ラスベク変換はスキャンデータにある線や点を座標値として抽出することが出来ます。ラスベク変換ソフトはスキャンデータとCADデータの橋渡しソフトとして販売されており、スキャニングした図面データをCADデータに変換できます。しかし、OCRと同様にその精度には限界があり、原稿の鮮明度やスキャナの再現度が低い場合には正しく認識できない場合が多く、ラスベク変換後には必ず修正作業を必要とします。図面の場合は書類とは異なり、見えれば良いというわけにはいきません。線や数字全てが正確であることが求められる為、修正作業は必須です。
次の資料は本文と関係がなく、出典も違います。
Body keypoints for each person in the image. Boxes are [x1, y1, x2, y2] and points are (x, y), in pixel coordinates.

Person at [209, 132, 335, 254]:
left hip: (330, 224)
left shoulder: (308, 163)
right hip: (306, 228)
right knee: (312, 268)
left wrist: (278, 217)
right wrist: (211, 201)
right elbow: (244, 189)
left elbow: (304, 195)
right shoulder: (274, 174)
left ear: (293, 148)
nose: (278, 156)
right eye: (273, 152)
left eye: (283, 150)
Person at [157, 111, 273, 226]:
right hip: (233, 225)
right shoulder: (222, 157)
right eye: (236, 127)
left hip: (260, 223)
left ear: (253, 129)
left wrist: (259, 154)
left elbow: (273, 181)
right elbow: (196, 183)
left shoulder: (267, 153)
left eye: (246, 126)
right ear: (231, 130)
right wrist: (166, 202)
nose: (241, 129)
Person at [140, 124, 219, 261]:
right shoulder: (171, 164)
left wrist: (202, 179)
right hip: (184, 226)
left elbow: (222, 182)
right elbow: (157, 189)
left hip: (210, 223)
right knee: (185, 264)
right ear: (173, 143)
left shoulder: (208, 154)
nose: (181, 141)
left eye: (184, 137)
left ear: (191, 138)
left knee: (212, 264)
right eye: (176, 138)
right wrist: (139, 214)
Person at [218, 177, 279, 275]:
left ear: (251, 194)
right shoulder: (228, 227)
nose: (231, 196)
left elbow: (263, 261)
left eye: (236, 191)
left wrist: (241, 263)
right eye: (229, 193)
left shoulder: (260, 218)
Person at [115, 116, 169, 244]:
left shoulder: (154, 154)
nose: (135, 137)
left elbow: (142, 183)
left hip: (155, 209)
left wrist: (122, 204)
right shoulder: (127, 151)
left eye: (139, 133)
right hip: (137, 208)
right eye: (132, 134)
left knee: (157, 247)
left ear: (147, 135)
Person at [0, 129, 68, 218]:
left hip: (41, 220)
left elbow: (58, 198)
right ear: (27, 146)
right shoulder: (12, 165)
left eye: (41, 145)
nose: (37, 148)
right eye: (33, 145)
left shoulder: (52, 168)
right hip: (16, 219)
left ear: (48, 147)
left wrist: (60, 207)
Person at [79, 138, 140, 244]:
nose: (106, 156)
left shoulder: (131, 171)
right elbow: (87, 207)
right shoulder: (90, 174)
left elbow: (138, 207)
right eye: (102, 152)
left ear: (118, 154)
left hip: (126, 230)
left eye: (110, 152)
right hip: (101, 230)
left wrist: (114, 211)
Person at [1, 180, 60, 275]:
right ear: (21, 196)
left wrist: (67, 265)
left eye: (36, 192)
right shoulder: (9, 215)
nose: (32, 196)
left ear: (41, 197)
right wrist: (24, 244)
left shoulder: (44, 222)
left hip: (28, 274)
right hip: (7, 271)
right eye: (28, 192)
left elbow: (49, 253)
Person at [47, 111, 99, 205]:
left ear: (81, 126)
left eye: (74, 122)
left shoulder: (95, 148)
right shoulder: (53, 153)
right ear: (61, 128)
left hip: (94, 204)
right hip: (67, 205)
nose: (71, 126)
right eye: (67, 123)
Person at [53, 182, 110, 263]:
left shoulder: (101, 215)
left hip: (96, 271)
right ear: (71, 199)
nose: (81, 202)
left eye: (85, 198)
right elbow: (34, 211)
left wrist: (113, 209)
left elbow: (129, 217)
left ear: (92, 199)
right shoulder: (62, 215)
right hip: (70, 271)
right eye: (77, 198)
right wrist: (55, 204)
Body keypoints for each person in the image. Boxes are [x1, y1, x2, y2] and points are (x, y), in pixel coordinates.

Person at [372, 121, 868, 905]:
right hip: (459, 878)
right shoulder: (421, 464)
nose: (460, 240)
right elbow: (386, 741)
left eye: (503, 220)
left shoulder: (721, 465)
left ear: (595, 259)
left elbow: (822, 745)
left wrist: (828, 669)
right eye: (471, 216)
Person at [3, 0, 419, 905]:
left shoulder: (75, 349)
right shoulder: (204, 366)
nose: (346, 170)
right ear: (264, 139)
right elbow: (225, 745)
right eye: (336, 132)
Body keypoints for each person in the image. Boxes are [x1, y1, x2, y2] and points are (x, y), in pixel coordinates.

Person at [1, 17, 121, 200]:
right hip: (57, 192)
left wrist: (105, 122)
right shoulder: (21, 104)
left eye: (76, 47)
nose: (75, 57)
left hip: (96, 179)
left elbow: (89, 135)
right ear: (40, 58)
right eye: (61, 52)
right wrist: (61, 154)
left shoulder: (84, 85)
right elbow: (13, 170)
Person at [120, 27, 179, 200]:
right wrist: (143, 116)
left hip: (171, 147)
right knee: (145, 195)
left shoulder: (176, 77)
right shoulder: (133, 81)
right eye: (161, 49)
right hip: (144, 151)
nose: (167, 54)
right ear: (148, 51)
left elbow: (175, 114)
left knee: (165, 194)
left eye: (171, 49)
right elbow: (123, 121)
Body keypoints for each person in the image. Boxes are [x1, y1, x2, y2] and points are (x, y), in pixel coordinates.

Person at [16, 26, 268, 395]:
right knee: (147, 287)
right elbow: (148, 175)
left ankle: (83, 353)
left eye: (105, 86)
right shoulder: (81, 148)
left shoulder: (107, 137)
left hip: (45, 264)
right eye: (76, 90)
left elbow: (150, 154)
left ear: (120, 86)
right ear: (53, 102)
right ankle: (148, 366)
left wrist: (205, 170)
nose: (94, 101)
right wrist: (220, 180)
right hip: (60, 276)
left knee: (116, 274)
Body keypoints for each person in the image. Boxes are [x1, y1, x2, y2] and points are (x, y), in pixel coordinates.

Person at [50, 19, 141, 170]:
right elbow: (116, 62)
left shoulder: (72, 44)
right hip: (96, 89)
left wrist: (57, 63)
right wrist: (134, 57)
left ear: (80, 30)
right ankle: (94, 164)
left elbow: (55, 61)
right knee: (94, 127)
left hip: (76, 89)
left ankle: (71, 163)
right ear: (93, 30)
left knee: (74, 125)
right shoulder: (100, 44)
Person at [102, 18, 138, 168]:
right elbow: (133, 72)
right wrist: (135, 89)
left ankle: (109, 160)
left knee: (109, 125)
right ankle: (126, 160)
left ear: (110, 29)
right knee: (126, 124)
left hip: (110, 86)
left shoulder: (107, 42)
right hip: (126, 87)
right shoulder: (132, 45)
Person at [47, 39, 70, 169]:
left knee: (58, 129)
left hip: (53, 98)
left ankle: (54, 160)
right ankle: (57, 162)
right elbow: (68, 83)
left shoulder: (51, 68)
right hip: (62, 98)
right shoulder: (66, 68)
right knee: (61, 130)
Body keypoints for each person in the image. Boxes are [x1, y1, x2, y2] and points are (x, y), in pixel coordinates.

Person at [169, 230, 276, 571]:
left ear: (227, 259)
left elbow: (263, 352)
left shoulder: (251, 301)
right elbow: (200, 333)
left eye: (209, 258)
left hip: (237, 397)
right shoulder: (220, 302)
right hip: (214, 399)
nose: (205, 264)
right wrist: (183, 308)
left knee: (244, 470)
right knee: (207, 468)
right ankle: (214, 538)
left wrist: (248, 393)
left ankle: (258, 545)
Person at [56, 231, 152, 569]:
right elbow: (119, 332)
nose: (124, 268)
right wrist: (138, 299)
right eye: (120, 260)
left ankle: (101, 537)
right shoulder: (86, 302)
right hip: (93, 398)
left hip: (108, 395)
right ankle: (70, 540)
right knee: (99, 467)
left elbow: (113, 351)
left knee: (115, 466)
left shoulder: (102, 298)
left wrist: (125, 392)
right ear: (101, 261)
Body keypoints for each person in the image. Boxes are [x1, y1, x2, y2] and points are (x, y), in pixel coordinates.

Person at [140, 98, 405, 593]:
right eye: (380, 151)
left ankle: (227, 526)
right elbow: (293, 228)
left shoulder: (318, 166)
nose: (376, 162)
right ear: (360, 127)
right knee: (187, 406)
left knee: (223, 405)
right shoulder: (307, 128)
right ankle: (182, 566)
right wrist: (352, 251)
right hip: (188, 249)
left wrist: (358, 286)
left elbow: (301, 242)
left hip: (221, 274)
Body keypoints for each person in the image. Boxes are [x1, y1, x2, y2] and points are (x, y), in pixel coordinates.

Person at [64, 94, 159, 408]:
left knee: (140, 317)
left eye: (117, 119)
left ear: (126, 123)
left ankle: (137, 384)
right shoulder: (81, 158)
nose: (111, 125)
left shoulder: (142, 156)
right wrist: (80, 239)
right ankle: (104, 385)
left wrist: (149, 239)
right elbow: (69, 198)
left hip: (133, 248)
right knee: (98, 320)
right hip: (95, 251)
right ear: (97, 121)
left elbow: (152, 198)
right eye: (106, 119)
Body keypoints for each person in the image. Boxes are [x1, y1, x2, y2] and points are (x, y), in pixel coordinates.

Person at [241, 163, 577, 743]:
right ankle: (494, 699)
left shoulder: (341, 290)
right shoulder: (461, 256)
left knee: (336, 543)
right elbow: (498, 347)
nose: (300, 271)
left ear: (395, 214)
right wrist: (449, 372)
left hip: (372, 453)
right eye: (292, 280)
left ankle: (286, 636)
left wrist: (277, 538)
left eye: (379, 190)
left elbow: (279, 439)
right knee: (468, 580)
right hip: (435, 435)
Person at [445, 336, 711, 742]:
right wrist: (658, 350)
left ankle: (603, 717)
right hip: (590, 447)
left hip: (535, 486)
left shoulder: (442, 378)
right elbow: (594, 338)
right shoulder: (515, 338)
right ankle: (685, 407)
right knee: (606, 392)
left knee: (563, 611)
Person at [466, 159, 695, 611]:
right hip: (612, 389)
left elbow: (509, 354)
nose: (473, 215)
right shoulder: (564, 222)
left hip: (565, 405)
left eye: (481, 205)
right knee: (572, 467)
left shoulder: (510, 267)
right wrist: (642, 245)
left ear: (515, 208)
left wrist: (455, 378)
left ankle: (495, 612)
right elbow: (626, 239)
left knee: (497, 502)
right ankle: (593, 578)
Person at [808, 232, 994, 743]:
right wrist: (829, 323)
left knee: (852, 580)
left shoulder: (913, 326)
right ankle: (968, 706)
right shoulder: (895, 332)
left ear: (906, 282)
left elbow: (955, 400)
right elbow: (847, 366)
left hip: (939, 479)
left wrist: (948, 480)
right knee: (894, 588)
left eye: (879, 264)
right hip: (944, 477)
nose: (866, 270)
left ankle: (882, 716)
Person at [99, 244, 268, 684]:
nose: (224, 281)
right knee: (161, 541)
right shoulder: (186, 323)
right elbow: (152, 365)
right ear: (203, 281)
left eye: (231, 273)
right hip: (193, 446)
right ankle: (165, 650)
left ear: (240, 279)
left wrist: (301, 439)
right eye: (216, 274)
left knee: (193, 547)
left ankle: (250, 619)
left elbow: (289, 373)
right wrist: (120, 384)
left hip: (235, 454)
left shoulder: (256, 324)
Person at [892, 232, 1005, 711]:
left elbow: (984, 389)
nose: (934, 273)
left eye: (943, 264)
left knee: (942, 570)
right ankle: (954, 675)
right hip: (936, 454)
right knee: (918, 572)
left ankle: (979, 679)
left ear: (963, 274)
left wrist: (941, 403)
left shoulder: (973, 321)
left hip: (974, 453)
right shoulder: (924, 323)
- 自社でやっておくべき事と専門業者に依頼すべき事を分ける事が、最終的にコストダウンへ繋がる
【自社でやっておくべき事】
① 電子化の根拠を明確にして、その後の利用目的を決める。
② 自社のリソースを洗い出して、内製範囲を決める。
③ 専門業へ依頼する内容を纏めて業者選択を行う。
④ 専門業者と相談して、安価にする為の事前準備を決める。

【専門業者へ依頼すべき事】
自社で出来る事、やっておくべき事が決まりさえすれば、自ずと専門業者へ頼んだ方が効率的な作業が決まります。
注意すべきは、電子化の目的を予め話し合って決めておくことです。
せっかく費用と時間を掛けて電子化しても、それが事業の役に立たなければ何にもなりません。